You shouldn't have to write anything down, but what does your mind actually do when you see these simple subtraction questions? Okay, so if we look at 9 - 5 I'm sure.

Well, I gave you a little bit of a clue at the beginning there, but I'm sure you all know that 9 - 5 = 4.

I'm sure you can do that really quickly in your head, but how do we know that? Where does our mind go when we look at 9 - 5? Well, if I let you know what I do, if you use a different strategy that's absolutely fine, as long as you've got the right answer.

But I'm going to talk through in this lesson, what I do, what I'm thinking when I solve even these really simple subtraction questions.

So when I think about 9 - 5, I think about my known fact which is that I know 5 + 4 = 9.

9 is just one less than 10.

I'm really confident with the fact 5 + 5 = 10.

So I can use that to remember that 5 + 4 = 9.

So if I'm doing 9 - 5 the answer's got to be 4.

For the next question 7 - 6, well, we know that 7 and 6 are right next to each other.

1, 2, 3, 4, 5, 6, 7, they're right next to each other.

There's only one difference.

So if I've got 7 and I take away 6, the difference is 1.

Well done if you could see that.

For 13 - 7, well I know that 6 + 7 = 13.

I suppose I know that when I think about it, because I know that 6 + 6 = 12 so if I've got one more, 6 + 7 is going to be one more than 12.

So 6 + 7 = 13, so 13 - 7 = 6.

And 18 - 9, well, I know my two times table, 9 x 2 = 18, so 18 is made up of two nines.

So if I've taken away one of those nines, I've got a nine left.

Like I say, if you use a different strategy in your head to answer those questions that's absolutely fine.

In fact, it's great.

I'm just telling you what I use.

So we need to do subtraction questions like this all the way through the lesson, as we're doing our column subtractions.

Because what column subtraction does is it allows us to break down big numbers into simpler ones, and allows us to use our mental strategies to answer them.

So remember as we go through this lesson that subtraction makes numbers smaller.

All the questions you're going to look at today are subtraction so as you check your answer, a really good idea is to check that they've got smaller.

We're going to use those known facts like I just explained to you, these could be number bonds or near number bonds, and they could be the doubles that you know, you can utilise your times table knowledge.

Use all those known facts to help you with those mental strategies today.

And also remember the order.

It's really important when we look at subtraction that we get the order right.

We know that when we're adding it doesn't matter which order we add them in, but subtraction doesn't work in the same way, the order is very important.

Okay, pause the video here and have a think about what this image shows you.

Can you see anything different about the type of calculation that's being shown here? Well, hopefully, you can see from this bar model that it is a subtraction question.

We know that because we've been given the whole, that yellow bar, 423, and we've been given one part.

The unknown is the other part.

So this is a subtraction question, 423 - 185 will give us that unknown part there.

Also what's interesting about this question is that regrouping is needed in two columns.

How do you know that? Well, if we look at 185, 8 and 5, the tens column and the ones column, have got larger values than the tens column in our whole.

So 8 is bigger than 2 and 5 is bigger than 3.

So we're going to have to regroup in more than one column to answer this question.

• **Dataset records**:
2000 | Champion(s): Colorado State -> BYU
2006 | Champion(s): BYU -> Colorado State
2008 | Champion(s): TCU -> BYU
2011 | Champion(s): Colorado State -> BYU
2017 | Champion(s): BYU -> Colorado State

• **SET OF TASKS**:
**a)** Reproduce the passage of the subtraction lesson between "Well done if" and "a nine left.", inclusive, word for word.
**b)** Write out every row of the change lists, line for line, without altering anything.
These rows are unrelated to the subtraction lesson.

• **RESPONSES TO THE EXERCISE**:
**a)**
Well done if you could see that.

For 13 - 7, well I know that 6 + 7 = 13.

I suppose I know that when I think about it, because I know that 6 + 6 = 12 so if I've got one more, 6 + 7 is going to be one more than 12.

So 6 + 7 = 13, so 13 - 7 = 6.

And 18 - 9, well, I know my two times table, 9 x 2 = 18, so 18 is made up of two nines.

So if I've taken away one of those nines, I've got a nine left.

**b)**
2000 | Champion(s): Colorado State -> BYU
2006 | Champion(s): BYU -> Colorado State
2008 | Champion(s): TCU -> BYU
2011 | Champion(s): Colorado State -> BYU
2017 | Champion(s): BYU -> Colorado State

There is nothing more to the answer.